= What to do =
Repeat the lines below exactly as written, please, from the line with "9: (754, 530, 97.97)" to the line with "38: (343, 535, 101.98)", both lines included, and no others.

= Dataset content =

__________________________________________________

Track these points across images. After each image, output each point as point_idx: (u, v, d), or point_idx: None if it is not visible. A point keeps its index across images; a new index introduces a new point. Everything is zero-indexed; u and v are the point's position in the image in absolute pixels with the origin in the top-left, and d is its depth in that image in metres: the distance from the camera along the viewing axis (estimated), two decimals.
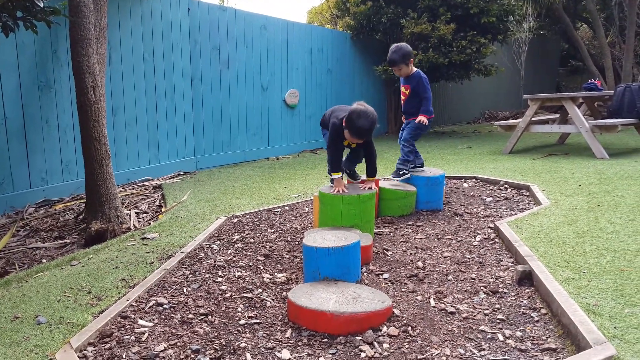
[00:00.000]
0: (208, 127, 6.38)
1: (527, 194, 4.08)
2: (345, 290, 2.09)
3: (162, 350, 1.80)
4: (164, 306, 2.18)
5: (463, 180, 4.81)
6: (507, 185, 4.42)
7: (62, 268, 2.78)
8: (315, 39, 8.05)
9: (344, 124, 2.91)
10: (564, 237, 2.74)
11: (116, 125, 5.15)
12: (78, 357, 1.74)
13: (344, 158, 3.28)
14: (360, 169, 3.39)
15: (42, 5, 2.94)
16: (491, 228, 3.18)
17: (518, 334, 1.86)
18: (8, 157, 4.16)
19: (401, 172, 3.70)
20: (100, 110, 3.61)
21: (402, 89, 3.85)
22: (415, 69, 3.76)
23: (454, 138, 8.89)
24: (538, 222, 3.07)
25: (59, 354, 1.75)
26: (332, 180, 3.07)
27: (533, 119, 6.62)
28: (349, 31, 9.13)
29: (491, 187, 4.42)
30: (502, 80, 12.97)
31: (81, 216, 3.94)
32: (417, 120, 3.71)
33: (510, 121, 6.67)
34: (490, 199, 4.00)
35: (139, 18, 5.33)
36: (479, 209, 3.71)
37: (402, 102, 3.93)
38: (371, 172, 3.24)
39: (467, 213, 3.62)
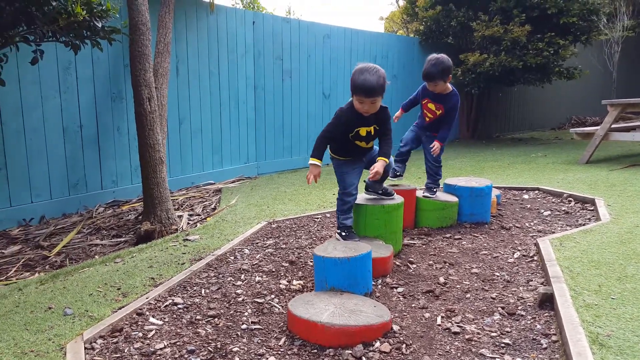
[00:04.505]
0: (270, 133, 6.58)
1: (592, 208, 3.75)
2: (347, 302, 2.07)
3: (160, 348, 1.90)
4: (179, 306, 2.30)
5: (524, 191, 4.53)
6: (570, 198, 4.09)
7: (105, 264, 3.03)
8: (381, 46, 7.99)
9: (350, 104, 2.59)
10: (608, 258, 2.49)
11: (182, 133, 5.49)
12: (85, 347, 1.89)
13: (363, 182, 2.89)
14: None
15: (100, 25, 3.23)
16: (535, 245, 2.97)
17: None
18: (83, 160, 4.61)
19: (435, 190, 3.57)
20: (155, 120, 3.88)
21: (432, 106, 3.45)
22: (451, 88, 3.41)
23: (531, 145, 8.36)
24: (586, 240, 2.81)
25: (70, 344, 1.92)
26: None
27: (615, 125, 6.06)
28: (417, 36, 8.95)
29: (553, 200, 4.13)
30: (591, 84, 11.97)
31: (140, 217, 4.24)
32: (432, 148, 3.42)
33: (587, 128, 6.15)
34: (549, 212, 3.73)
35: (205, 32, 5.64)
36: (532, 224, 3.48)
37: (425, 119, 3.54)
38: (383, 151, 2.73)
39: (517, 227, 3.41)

__________________________________________________

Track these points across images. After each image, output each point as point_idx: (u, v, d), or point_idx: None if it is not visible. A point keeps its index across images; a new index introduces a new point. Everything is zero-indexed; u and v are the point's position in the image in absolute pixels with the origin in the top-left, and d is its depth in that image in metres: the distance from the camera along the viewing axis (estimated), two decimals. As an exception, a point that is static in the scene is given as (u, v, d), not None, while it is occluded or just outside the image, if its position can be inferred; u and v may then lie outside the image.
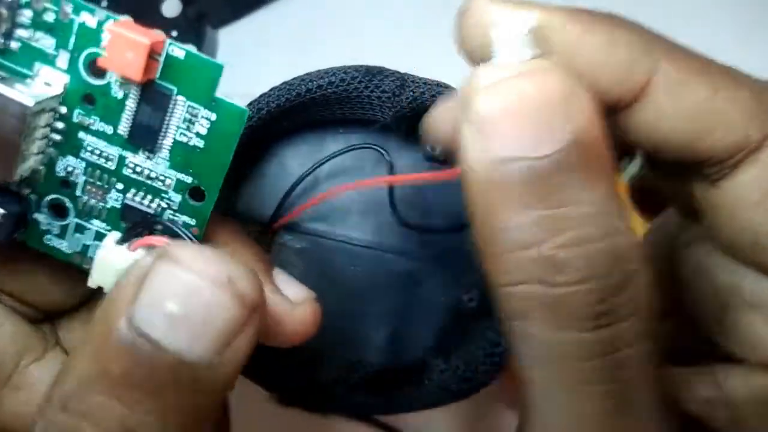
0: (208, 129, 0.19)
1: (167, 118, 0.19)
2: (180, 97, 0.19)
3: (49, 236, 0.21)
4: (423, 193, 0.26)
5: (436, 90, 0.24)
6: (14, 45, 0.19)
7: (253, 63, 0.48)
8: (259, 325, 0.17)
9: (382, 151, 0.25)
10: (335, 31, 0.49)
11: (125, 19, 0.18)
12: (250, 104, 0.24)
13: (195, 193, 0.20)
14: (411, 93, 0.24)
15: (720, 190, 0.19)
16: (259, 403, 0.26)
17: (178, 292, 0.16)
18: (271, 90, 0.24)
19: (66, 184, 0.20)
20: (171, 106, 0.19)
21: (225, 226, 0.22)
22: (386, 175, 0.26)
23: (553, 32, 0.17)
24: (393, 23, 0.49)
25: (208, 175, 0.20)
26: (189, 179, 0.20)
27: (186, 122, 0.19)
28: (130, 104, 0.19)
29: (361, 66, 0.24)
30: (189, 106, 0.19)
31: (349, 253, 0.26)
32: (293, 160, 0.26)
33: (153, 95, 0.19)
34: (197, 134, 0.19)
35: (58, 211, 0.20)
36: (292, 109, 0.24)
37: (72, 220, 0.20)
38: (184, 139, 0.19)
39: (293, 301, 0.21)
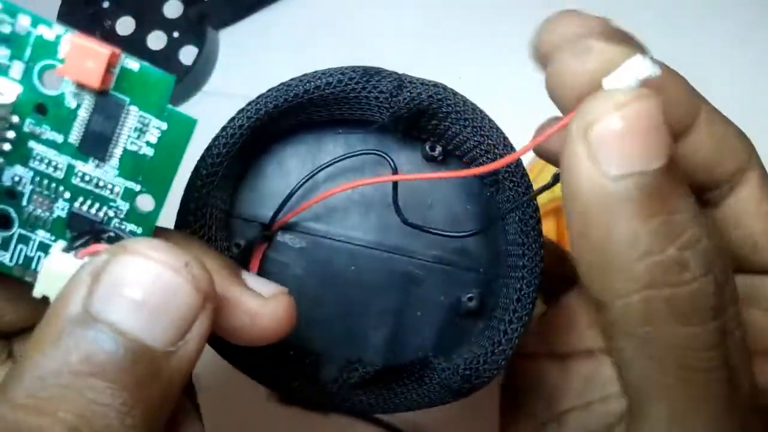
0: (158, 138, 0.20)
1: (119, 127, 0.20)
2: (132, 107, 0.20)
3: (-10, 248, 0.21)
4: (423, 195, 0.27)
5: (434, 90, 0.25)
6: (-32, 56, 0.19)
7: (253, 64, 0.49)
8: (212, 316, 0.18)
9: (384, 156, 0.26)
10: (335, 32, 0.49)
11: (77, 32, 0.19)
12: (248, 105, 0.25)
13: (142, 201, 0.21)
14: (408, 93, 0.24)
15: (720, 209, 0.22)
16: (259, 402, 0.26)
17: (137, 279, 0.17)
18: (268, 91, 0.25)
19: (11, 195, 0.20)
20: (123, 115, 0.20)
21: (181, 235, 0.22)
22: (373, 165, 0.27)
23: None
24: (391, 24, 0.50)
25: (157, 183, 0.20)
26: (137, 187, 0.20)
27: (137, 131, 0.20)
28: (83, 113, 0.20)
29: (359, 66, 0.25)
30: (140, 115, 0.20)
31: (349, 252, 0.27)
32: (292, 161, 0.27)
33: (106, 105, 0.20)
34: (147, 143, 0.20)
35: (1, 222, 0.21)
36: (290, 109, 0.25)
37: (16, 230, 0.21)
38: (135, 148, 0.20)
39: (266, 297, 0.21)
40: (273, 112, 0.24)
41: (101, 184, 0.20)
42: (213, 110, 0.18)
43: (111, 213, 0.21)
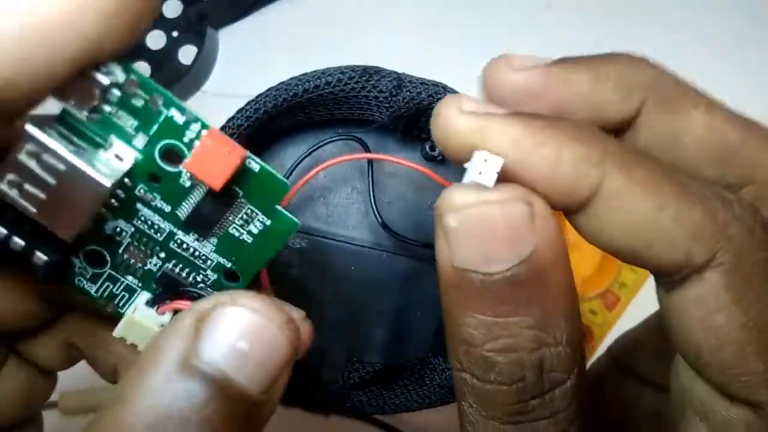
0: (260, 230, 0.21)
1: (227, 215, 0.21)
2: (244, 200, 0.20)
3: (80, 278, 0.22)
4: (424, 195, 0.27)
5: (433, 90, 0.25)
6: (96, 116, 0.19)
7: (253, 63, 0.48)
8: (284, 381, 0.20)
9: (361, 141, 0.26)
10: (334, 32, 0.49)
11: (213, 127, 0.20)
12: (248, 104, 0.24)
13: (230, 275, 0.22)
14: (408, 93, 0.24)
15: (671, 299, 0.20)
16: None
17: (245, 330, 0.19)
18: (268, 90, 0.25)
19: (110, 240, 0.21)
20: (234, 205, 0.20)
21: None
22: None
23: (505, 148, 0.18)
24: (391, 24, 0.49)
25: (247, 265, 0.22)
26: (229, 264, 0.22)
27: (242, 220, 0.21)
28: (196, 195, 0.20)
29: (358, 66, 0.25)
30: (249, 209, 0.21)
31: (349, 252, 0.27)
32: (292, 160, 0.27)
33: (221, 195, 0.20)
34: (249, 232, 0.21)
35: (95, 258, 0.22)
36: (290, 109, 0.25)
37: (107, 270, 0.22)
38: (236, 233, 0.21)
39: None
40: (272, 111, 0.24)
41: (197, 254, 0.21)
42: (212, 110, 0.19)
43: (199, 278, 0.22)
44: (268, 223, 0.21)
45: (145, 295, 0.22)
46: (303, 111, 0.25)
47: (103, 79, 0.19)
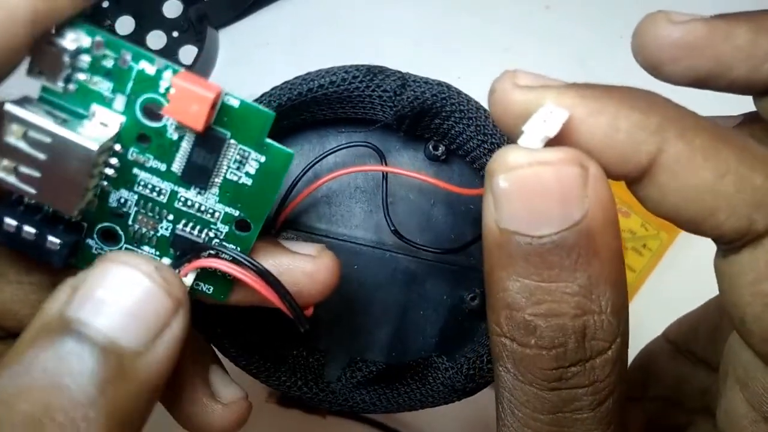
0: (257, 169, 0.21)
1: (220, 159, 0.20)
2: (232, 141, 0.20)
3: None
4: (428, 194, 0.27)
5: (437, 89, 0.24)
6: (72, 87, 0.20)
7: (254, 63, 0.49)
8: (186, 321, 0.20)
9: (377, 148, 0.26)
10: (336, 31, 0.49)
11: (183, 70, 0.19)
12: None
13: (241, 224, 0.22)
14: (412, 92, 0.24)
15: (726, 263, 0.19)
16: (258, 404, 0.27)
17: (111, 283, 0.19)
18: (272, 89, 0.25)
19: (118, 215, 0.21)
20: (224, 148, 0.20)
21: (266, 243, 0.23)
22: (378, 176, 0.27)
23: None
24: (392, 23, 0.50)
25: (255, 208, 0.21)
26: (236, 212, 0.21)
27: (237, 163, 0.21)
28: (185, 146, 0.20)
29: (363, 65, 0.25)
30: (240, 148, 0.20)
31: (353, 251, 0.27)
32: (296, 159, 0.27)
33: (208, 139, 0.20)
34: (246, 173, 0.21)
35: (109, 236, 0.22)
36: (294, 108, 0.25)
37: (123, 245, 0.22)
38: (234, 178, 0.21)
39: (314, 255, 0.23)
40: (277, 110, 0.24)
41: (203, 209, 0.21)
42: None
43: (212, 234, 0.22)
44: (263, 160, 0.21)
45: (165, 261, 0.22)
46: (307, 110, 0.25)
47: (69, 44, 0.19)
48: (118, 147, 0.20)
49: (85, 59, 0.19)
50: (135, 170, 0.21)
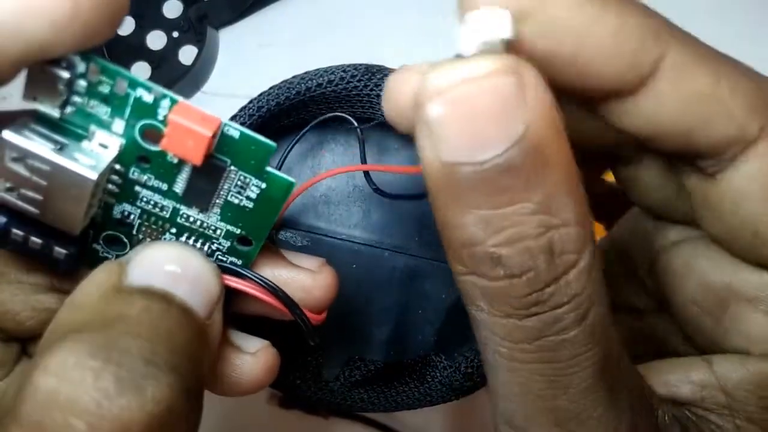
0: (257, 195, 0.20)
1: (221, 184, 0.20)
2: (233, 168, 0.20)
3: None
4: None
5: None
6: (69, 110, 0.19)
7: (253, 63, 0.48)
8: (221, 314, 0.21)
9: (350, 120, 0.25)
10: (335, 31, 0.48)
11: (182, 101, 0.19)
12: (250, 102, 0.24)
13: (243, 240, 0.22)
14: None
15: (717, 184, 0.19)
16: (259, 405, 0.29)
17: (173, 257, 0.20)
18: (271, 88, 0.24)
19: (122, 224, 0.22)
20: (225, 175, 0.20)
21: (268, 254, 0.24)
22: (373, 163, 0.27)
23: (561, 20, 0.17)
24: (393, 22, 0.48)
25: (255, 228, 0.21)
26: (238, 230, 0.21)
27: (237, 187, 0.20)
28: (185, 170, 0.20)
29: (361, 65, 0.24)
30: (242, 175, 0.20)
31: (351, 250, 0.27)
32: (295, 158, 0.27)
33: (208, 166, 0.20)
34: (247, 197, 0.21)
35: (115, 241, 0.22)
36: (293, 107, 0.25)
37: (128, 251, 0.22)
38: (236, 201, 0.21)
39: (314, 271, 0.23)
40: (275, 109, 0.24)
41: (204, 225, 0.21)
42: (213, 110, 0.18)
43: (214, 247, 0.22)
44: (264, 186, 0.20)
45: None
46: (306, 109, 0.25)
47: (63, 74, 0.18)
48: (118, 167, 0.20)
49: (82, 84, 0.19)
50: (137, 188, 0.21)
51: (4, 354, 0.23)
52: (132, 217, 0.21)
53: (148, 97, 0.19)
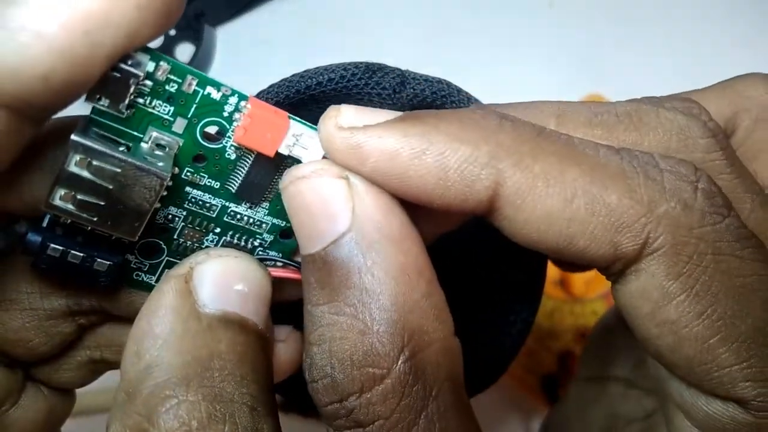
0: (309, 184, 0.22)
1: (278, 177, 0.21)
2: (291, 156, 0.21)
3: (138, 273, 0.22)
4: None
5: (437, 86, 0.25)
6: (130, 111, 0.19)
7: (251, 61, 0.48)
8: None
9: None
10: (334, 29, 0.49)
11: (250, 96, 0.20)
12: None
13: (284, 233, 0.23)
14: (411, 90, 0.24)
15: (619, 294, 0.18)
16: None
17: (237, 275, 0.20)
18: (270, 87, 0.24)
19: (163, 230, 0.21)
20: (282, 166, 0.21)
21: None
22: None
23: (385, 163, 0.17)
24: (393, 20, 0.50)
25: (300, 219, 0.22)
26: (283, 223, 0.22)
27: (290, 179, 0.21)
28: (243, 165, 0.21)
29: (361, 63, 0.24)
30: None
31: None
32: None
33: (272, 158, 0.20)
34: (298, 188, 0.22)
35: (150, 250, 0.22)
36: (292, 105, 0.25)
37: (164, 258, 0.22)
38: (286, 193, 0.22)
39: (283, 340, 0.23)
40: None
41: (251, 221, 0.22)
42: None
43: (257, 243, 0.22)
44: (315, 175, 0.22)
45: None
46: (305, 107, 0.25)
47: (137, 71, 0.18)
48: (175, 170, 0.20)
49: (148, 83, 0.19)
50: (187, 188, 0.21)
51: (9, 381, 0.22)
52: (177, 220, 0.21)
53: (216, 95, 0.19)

__________________________________________________

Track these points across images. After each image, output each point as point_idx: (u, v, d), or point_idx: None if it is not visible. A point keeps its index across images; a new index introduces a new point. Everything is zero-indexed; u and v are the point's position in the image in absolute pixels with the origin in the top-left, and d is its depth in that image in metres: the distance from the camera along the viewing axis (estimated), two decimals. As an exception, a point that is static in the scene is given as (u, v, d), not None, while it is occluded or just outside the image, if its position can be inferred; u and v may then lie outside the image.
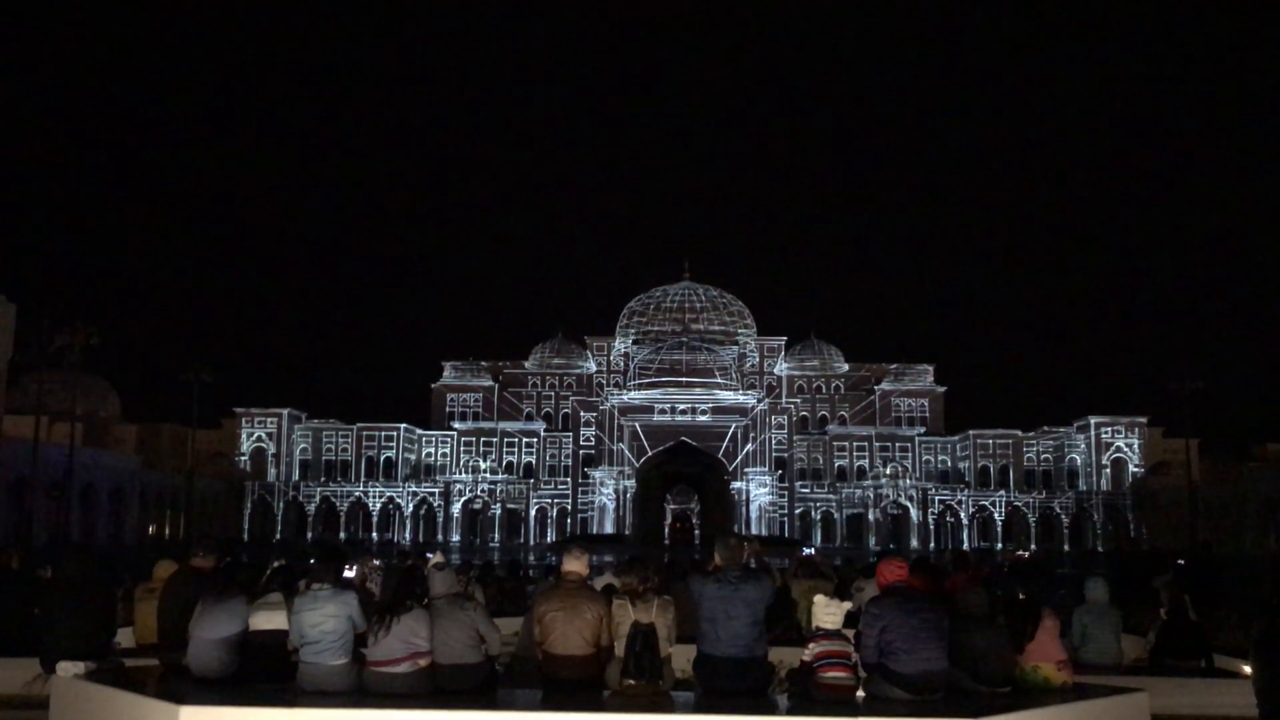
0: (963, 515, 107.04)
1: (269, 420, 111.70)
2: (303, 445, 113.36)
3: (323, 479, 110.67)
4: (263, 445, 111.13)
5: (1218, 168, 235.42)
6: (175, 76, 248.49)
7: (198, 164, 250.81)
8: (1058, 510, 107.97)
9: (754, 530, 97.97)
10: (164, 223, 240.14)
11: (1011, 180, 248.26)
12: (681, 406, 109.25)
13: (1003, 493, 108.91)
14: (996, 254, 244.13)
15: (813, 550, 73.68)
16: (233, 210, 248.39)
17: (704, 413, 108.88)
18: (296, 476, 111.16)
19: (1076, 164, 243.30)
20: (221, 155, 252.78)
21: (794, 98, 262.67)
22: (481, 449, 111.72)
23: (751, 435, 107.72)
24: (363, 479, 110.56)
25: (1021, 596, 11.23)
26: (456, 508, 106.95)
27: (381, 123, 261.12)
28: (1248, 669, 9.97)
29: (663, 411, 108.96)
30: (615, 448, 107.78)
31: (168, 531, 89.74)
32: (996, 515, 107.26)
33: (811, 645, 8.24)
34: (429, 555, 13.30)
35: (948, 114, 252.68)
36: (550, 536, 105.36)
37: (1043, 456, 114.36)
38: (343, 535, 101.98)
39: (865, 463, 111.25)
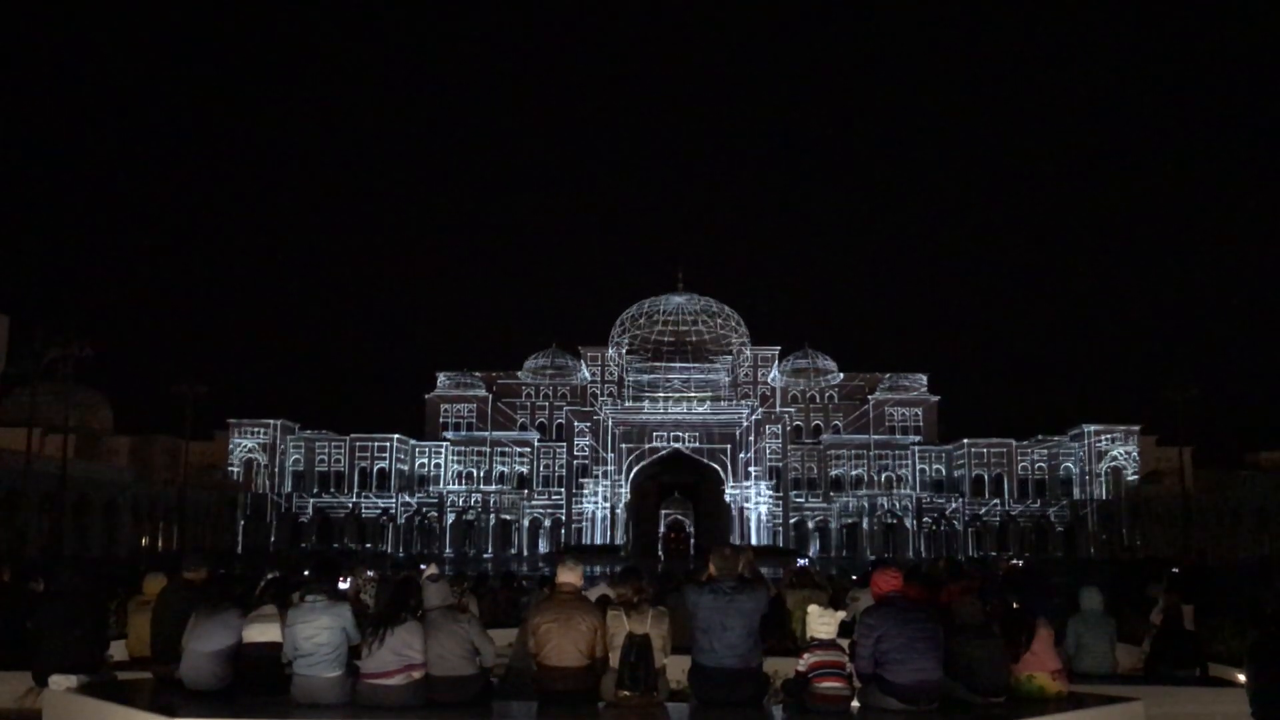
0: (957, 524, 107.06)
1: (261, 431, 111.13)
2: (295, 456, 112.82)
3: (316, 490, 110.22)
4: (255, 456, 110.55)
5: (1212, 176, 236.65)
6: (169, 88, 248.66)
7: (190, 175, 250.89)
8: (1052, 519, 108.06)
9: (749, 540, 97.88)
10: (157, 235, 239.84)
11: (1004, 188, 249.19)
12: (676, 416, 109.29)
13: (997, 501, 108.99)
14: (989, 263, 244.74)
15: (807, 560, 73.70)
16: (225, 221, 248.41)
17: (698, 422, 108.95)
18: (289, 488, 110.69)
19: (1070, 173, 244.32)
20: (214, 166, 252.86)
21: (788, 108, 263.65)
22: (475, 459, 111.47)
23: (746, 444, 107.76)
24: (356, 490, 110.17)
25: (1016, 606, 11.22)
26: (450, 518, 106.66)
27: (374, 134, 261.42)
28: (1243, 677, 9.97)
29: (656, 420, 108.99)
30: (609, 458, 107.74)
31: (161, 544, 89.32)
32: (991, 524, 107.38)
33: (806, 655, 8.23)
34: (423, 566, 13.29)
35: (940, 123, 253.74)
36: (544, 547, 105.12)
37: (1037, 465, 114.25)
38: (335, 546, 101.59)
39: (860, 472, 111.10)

__________________________________________________

= Answer =
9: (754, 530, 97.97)
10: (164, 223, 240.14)
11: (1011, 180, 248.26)
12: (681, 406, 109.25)
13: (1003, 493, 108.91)
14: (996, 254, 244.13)
15: (813, 550, 73.68)
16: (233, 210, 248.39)
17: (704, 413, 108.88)
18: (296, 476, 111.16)
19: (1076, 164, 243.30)
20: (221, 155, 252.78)
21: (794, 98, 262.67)
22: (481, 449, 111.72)
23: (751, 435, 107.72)
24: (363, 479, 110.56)
25: (1021, 596, 11.23)
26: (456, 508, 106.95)
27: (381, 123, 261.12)
28: (1248, 669, 9.97)
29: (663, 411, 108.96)
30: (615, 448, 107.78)
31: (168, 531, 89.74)
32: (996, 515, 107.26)
33: (811, 645, 8.24)
34: (429, 555, 13.30)
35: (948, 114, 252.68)
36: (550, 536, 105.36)
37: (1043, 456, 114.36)
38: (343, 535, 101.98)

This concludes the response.